Nicole is also a member of the UVA High School Faculty Advisory Committee. Its purpose is to improve lines of communication to promote a free exchange of ideas to facilitate the educational process.
She’s an English II teacher always looking for better ways to engage her students. “Make learning fun. Hook ’em and keep ’em,” is how Nicole phrased it. Like the time her class, the Madere Maniacs competed in the “Family Feud” game show-style match against Thomas St. Amant’s group, the St. Amant Slayers. Students in both classes had to read the same short story, and the competition tested their comprehension of the material during a joint live session. Assistant High School Principal Jason Cooper was the referee. Mr. St. Amant’s class won, but Nicole said she saw it as a win for engaging her students to keep them coming back to her live sessions.
In another live session, she employed a football-theme and played songs like “Eye of the Tiger.” “It makes it fun for me too. It’s not the same old, same old,” she stated. “I kinda go over the top with themes,” she admitted.
It’s Madere’s second year with UVA, but she’s been teaching 13. She’s also about half-way through her studies to earn a Master’s degree in Curriculum and Instruction. She says there was a learning curve when she started with University View Academy but credited students for pushing her to try new technology. She said the tricky part was adapting her brick and mortar classroom approach to her online live sessions. “I’ve really gotten better with the technology part. The kids have that tech experience, and if it doesn’t work, the kids will suggest things,” she added. She has one student she described as her guinea pig that tries out her new tech ideas. “I trust her and listen to her, and it’s really worked out. She’s kind of the spokesperson for the rest of the class,” she explained.

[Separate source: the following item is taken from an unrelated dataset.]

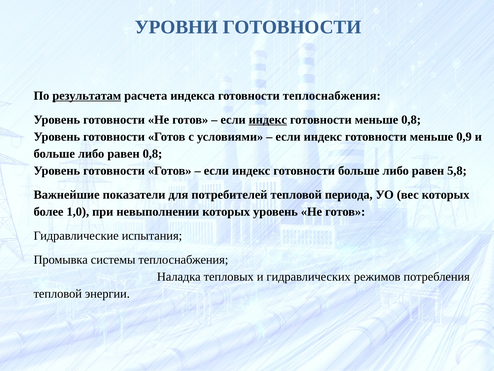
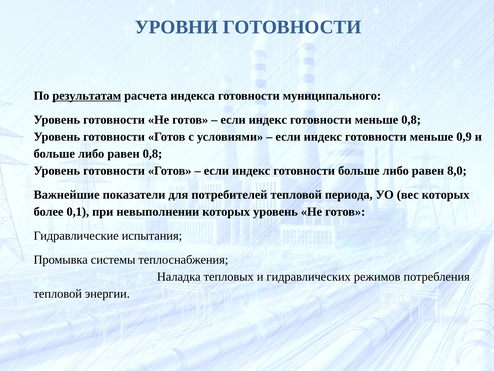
готовности теплоснабжения: теплоснабжения -> муниципального
индекс at (268, 119) underline: present -> none
5,8: 5,8 -> 8,0
1,0: 1,0 -> 0,1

Nicole applauds the flexibility she has as a teacher at UVA and how it translates to individualized learning for students. “I can give them one-on-one instruction and modify to make it fit their needs,” she stated. It mirrors her experience in high school under her intermediate composition teacher, Peggy Bordelon. The influence made Nicole want to become an educator. She says Ms. Bordelon had a passion for teaching and got her excited about it too. “She shared her wisdom with me, and that solidified the deal,” she observed.